Het bedrijf past zich dus aan de huidige jonge generatie aan die nu de bedrijven instroomt. Naast generatiemanagement realiseert het bedrijf zich dat

kennismanagement hard nodig is. Kennismanagement is het behouden van

goede mensen en het inzichtelijk maken van kennis die nodig is om het bedrijf te laten lopen. Momenteel loopt er een project om te kijken hoe de kennis in kaart gebracht kan worden en hoe je die kennis kunt borgen.

Maatregelen en oplossingen

De bouwbranche heeft te maken met zowel een kwantitatieve als een

kwalitatieve vervangingsvraag. Bij de blue collars wordt geworven via mond- tot-mond reclame. Dura Vermeer merkt dat ze last krijgt van internationale concurrentie van onder andere Noorwegen en andere Europese landen.

Om de tekorten bij de white collars tegen te gaan wordt doorgaans gebruik gemaakt van werving en selectiebureaus. Op dit moment loopt er een proef met internetwerving. Daarnaast steken ook ludieke acties de kop op om personeel te werven. Een respondent zegt:

‘We hebben ooit een 1 april grap uitgehaald, dat is een jaar of vijf geleden, door te zeggen dat we alle lease auto’s zouden vervangen door Smarts, de smart for four was toen net op de markt. We

hebben 1800 lease auto’s dus je begrijpt: dikke paniek in het land.

Niemand begreep dat het een 1 april grap was. Nu wordt de grap werkelijkheid. Als medewerkers nieuw personeel inbrengen dan krijgen ze €1000,- bruto en een dinerbon van €150,- met diegene die aangebracht wordt. Ook krijgen ze een lot, waarmee ze meedingen naar een smart. Iedere keer als wij 15 nieuwe medewerkers hebben verloten we een smart’.

Deze actie met een knipoog werpt zijn vruchten af. Het zittende personeel dat nieuwe mensen voordraagt selecteert op een zeer zorgvuldige manier waardoor er op voorhand een uitstekende selectie plaats vindt.

(22)

Dura Vermeer is ook bezig met functie differentiatie, dit houdt in dat een bouwkundige niet meer alles van het begin tot het eind alleen hoeft te regelen, maar dat er ook mensen worden geworven met een logistieke en administratieve achtergrond om de opdracht uit te voeren.
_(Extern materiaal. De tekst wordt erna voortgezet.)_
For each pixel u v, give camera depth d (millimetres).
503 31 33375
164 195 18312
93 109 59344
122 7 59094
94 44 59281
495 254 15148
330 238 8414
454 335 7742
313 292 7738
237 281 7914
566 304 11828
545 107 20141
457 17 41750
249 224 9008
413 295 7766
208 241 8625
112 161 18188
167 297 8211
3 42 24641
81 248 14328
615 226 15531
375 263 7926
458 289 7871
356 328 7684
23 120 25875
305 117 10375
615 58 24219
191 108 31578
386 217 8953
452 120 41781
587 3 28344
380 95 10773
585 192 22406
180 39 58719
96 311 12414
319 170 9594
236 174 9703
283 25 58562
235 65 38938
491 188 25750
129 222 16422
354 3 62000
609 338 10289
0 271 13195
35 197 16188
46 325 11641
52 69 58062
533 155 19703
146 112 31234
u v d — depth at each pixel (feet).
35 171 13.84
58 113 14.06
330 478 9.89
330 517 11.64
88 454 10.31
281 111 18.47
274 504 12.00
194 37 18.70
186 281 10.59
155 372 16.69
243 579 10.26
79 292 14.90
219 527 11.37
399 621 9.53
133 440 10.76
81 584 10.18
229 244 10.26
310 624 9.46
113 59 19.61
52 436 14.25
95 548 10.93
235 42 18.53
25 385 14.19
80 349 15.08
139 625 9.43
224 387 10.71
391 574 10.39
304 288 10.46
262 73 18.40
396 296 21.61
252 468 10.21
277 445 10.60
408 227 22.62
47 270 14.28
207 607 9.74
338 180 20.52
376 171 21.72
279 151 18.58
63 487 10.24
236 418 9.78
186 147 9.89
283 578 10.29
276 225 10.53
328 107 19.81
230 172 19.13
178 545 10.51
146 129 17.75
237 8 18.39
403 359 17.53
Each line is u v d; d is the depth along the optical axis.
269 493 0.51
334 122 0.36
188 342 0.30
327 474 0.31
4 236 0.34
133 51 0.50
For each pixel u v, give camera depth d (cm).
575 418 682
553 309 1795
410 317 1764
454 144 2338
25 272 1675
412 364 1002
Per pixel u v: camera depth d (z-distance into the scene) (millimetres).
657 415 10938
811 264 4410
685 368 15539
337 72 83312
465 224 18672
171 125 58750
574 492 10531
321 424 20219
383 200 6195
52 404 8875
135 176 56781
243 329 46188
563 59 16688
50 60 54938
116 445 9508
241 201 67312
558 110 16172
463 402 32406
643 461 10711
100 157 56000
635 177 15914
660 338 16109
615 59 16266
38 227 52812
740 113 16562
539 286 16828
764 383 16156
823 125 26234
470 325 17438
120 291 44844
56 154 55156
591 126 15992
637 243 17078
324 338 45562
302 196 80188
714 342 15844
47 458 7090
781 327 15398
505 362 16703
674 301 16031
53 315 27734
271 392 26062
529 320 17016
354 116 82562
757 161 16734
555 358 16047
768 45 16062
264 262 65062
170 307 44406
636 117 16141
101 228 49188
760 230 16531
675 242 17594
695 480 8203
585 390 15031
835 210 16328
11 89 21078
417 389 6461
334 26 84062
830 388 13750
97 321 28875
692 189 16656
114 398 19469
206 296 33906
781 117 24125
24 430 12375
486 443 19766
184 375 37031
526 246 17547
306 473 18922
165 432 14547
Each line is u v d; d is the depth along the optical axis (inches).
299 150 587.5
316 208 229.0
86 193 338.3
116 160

Op deze manier wordt de druk voor de bouwkundige minder en het leidt tot een verlichting van zijn taak.

Het bedrijf is, samen met verschillende instanties, een opleidingsinstituut gestart, waarin mensen vakkundig worden opgeleid. Het opleidingsinstituut wordt paritair aangestuurd en ook de vakbonden zijn hierbij betrokken.

Daarnaast ziet de bouw ook nog wel ruimte in de markt om allochtonen te

werven. Toch blijft de bouw niet aantrekkelijk voor allochtonen. Een respondent zegt hierover:

“We merken dat allochtonen bij ons willen komen werken, maar om dat te realiseren moeten we eigenlijk allochtone leermeesters hebben en die hebben we niet. Je zou eerst moeten zorgen dat je een paar super allochtonen hebt en dan komt de rest vanzelf. Een hele hoop bedrijven zegt dat het een branche probleem is, maar je zou er eigenlijk wel wat aan kunnen doen. De escape naar de buitenlanders, naar de Polen, is eigenlijk te gemakkelijk’.

Ondanks de vele ideeën en middelen die ingezet worden om nieuw personeel te werven kent de bouw ook nog andere belemmeringen. Zo is het nog steeds niet mogelijk om parttime of thuis te werken. Aan de andere kant is er de arbeidstijdenwet die personeel verbiedt extra te

werken. Dura Vermeer heeft bovendien acties lopen om een steentje bij te dragen aan het welzijn en de gezondheid van haar personeel. Ze proberen hun medewerkers te motiveren iets aan hun voedingsgewoontes en aan lichaamsbeweging te doen.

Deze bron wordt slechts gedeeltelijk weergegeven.